My only recommendation – since I got my Nook they have come out with one (Kindle or Nook, I’m not sure) where instead of pushing the button to move to the next page you just swipe your finger across the screen like an iPhone.  That would definitely be worth a little extra money.

So, there’s my Nook review for you.

Posted in BOOKS | 1 Comment

I Scream, You Scream, We All Scream For…

The Google icon this a.m. tells us it is the 119th anniversary of the ice cream sundae!   What a great day it is!   I am still working on not eating ice cream in a (so far successful) attempt to decrease my mass, but when I finally reach my goal (those five pairs of LL Bean five pocket jeans in every color of the rainbow) you can bet I’m headed to the San Francisco Ice Cream company in Walnut Creek for a monster sundae.

My favorite is the tin roof – butter pecan ice cream, fudge topping and peanuts – whipped cream and a cherry on top for sure.

When I lived in New York there was a fabulous ice cream parlor in the next town and it was there that I learned a lesson about how being a harping bitch who expressed her opinion with nothing at all to back it up could eventually end up eating…well, ice cream.

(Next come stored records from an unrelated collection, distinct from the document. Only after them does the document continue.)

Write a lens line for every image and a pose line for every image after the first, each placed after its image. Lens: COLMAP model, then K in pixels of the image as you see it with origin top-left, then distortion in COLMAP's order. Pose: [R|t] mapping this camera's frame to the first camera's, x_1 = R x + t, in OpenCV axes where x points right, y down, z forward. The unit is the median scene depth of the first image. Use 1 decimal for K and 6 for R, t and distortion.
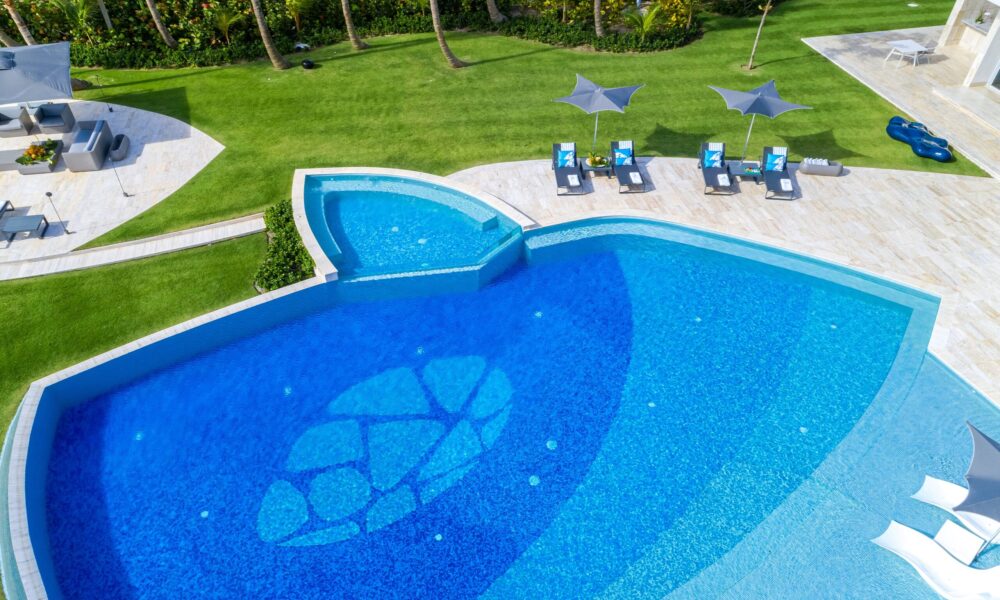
lens RADIAL K [[803.1, 0, 500.0], [0, 803.1, 300.0], [0, 0, 1]] dist [0.034655, 0.000401]
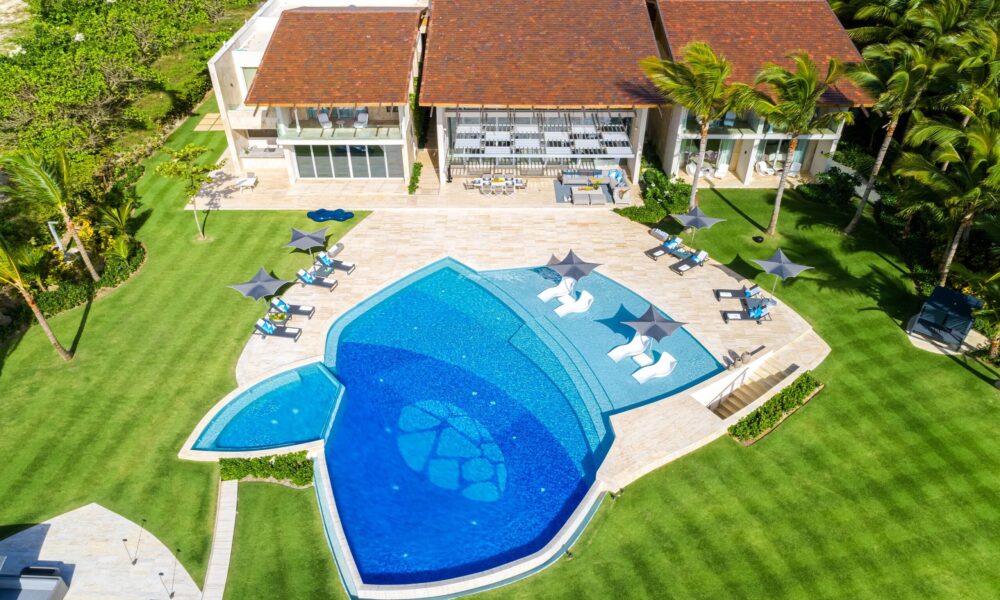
lens RADIAL K [[803.1, 0, 500.0], [0, 803.1, 300.0], [0, 0, 1]] dist [0.034655, 0.000401]
pose [[0.225945, -0.550696, 0.803544, -1.070810], [0.607674, 0.724384, 0.325577, -0.464062], [-0.761368, 0.414730, 0.498315, -0.132022]]
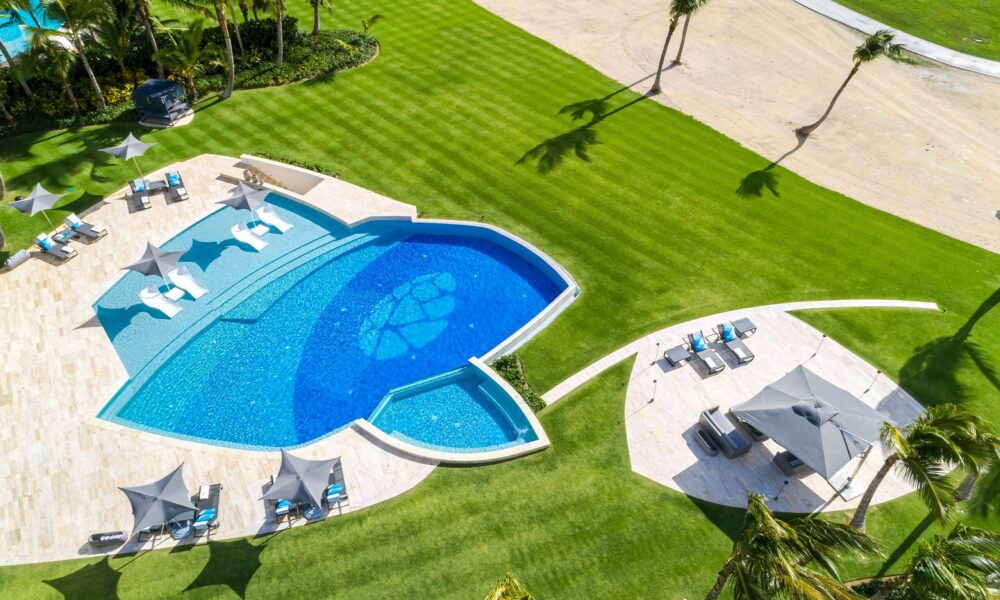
lens RADIAL K [[803.1, 0, 500.0], [0, 803.1, 300.0], [0, 0, 1]] dist [0.034655, 0.000401]
pose [[-0.969281, 0.159888, -0.186897, 0.025560], [-0.157481, 0.180256, 0.970931, -1.474241], [0.188930, 0.970538, -0.149539, 0.993135]]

By the way, I would have to take that life class many times over to finally get a passing grade, sometime around age 50.

My friend was trying to convince me to order some concoction with cherry ice cream.  I don’t like cherry ice cream.  What ARE those things in cherry ice cream? Certainly not cherries.  And anyway, if I wanted something with fruit in it I’d go to the salad bar (or go get a fruitcake :-).  Generally I don’t like chunks of things in my ice cream other than nuts – that whole Rocky Road thing is just not my style – marshmallows belong around a campfire, not in ice cream.

Anyway, D and I got into a rather heated exchange about cherry ice cream, largely because he always ordered cherry ice cream and I was giving him a wrath of abuse about how boring he is and how he never tries anything different.  It was just a metaphor, I think, about how boring his life was – the small town boy, the no ambition except to wait for his inheritance – by that time I was just about done with my New York experience.  Poor D.  He really was the nicest guy of the bunch.

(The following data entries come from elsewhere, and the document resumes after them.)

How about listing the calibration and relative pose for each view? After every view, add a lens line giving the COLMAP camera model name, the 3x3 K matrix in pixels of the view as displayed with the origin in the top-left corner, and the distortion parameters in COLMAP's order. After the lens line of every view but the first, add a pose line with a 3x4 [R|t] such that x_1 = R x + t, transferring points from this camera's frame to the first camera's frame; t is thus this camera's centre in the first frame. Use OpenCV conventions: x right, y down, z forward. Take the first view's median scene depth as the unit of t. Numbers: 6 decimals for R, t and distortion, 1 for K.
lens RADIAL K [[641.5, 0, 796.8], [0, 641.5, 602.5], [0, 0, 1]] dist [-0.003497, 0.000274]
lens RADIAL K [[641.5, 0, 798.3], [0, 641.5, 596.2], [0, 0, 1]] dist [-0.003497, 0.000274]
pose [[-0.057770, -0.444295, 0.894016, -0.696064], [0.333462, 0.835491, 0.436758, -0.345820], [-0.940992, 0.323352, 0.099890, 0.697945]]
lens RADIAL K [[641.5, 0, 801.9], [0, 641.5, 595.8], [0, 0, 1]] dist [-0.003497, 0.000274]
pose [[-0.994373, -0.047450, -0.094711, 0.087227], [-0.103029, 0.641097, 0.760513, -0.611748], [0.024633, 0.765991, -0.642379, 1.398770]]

We went round and round with me being the noisiest, of course.  I ordered something off the menu, and like most ice cream parlors the choices all had weird names.  In all my bitching I hadn’t really bothered to fully look at the list of ingredients. You guessed it – when it arrived it was chock full of cherry ice cream.  In retrospect I suppose it’s possible one of them “went to the bathroom” and changed my order, but nevertheless, I ate it just to prove that I wasn’t as small minded as D and was willing to expand my world.

I liked it.  It was delicious.  Lesson learned, sort of.

Posted in General Musings | Leave a comment

Southwest End of Horse Headed Northeast

That would be my son, Jeff.

Here I sit, serenely writing, and he bursts into the room.  The conversation goes something like this:

Jeff: “MOM! Hot Rod got the cat!”

Me: “What?!?!?!!?”

Jeff: “Hot Rod! He got the cat.”

Me: (springing out of my chair, wondering how I will ever explain this to Andy): “He didn’t!”

Jeff: “He did!”

Me: “Oh my God he didn’t!”

Jeff: “No, he didn’t. April Fool’s.”

Damn.

I deserve that.  On April 1, 1962 I made my First Communion.  Mom was having a big party of course.  It was lift-off – she was in the kitchen doing last minute preparations before going to the church, and I called her from the living room, in distress.  “Mom!  Daisy (our beagle) pooped in the living room!”  She came tearing out of the kitchen much in the same emotional state that I was in five minutes ago.

Little First Holy Communion girl in her white dress and veil and wrist corsage: “April Fool’s”

Both were pretty darn good ones if you ask me!